• _What you are asked to do_
Please decide whether each statement agrees with the piece on berry liqueurs, answering yes or no and quoting the words of the piece that settle it: (a) St. George’s Raspberry Liqueur contains raspberry juice; (b) the Bramble was first made in New York; (c) Tamworth Distilling is in Vermont.

----- Page extract

Berry-based liqueurs don’t often get the respect they deserve. For many years, they weren’t regarded as much more than sticky sweeties—perhaps poured into a tiny cordial glass at dessert time—since it was hard to stomach more than an ounce or two of the stuff. Today, spirits producers are emphasizing the character of the fruit itself; some are even dialing back on the sugar—a welcome change.
Two particular bottlings reviewed in this issue merit a shout-out as examples of the direction fruit liqueurs are capable of taking. The first is St. George’s Raspberry Liqueur, which is barely sweet at all. It’s made with a mix of raspberry brandy and raspberry juice, and has a surprising sour cherry and lemon curd-like acidity that sets the mouth watering.
Another bottle worth a second look is the Black Trumpet Blueberry Cordial made by New Hampshire’s Tamworth Distilling. In addition to luscious dark fruit, this liqueur takes an intriguing turn thanks to an infusion lavender and lemon verbena, as well as the addition of Black Trumpet mushrooms for a subtle umami swagger that adds complexity and dimension.
Meanwhile, bartenders continue to reach for berry liqueurs to fill out cocktails like the classic Bramble, a cocktail created by Dick Bradsell in 1980s London—basically, a Gin Sour (London dry gin, lemon juice, simple syrup) laced with good dose of crème de mûre (blackberry liqueur) for color and fruity flavor, usually served over crushed ice.

----------
----- Dataset entries

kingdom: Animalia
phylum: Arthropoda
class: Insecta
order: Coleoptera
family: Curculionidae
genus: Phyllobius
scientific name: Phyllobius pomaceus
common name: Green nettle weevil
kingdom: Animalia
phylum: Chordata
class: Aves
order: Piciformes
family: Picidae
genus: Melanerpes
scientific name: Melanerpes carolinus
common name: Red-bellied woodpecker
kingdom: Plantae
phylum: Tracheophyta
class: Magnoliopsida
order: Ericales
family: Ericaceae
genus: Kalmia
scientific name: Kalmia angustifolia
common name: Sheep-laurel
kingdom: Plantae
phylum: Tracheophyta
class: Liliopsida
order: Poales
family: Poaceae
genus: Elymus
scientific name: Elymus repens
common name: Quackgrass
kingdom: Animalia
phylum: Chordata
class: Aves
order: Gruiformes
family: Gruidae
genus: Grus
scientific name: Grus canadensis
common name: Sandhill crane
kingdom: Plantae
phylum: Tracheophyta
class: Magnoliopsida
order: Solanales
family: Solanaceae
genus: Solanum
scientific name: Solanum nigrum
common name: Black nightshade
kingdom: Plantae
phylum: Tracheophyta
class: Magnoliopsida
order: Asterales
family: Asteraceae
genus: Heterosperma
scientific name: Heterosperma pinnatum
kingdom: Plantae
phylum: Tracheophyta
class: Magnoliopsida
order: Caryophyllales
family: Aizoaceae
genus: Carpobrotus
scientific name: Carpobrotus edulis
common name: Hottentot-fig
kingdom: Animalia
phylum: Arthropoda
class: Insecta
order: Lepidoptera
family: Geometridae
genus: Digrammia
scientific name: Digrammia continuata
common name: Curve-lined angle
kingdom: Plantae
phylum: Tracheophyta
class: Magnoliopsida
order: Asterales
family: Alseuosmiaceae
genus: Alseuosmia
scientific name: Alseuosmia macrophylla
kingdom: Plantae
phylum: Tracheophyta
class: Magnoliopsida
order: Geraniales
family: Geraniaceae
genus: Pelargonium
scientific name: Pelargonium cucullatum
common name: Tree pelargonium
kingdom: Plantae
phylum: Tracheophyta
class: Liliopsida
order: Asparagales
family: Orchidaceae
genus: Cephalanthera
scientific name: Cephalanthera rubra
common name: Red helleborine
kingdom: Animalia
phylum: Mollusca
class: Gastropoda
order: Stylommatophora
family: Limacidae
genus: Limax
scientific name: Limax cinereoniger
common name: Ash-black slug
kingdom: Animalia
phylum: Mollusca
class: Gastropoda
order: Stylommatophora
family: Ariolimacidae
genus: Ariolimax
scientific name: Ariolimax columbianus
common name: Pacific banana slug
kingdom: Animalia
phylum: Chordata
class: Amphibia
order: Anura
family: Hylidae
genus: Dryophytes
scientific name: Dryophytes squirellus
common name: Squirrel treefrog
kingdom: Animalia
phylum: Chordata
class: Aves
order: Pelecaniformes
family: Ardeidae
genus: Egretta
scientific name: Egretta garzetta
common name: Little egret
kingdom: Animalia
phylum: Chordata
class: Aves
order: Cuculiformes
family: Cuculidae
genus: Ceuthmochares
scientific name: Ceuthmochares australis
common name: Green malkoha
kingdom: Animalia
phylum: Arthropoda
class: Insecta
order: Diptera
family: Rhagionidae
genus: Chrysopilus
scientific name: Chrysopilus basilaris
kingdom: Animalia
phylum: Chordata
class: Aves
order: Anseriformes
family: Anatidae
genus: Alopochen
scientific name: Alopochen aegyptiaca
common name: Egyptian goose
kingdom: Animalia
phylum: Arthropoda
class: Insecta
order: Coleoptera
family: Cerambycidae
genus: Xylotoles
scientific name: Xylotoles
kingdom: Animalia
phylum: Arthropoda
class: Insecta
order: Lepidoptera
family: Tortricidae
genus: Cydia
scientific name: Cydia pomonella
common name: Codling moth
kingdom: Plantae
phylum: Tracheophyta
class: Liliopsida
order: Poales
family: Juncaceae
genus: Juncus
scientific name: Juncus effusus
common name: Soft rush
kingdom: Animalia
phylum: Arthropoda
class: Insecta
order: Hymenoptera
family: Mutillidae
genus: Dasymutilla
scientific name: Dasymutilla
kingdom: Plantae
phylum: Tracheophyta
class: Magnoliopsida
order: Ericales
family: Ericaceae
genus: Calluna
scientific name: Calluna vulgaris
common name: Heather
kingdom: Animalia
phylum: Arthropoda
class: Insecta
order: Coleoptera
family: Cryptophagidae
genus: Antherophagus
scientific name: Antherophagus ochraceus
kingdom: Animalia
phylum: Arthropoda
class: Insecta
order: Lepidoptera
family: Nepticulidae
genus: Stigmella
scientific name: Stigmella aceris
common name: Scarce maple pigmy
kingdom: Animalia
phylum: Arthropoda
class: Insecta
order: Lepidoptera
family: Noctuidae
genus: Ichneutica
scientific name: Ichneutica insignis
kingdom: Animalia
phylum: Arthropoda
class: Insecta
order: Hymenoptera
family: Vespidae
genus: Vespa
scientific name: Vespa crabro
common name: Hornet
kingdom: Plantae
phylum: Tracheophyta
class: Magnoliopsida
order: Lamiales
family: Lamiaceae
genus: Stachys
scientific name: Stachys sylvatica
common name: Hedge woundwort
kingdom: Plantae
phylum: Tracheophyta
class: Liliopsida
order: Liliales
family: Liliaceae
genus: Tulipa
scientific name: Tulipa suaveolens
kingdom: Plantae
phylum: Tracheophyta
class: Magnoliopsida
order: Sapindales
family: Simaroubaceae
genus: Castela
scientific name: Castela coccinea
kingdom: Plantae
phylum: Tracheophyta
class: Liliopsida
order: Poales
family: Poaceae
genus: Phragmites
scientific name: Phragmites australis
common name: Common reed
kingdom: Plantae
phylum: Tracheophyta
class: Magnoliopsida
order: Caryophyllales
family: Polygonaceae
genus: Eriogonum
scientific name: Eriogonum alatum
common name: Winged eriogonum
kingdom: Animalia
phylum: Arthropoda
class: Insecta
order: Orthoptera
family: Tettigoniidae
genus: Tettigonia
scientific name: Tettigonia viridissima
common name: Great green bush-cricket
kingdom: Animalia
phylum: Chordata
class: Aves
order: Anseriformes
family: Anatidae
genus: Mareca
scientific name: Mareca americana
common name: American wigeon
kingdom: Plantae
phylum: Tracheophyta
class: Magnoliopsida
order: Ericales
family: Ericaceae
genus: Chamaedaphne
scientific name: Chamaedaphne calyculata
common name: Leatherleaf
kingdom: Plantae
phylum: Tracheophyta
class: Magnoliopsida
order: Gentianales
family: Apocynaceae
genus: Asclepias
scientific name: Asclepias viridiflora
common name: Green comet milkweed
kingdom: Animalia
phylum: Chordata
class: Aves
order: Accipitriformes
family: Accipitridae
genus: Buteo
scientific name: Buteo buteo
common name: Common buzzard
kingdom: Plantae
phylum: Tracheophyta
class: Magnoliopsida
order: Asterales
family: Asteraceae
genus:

----------

• _Task answer_
(a) Yes: "It’s made with a mix of raspberry brandy and raspberry juice"
(b) No: "a cocktail created by Dick Bradsell in 1980s London"
(c) No: "New Hampshire’s Tamworth Distilling"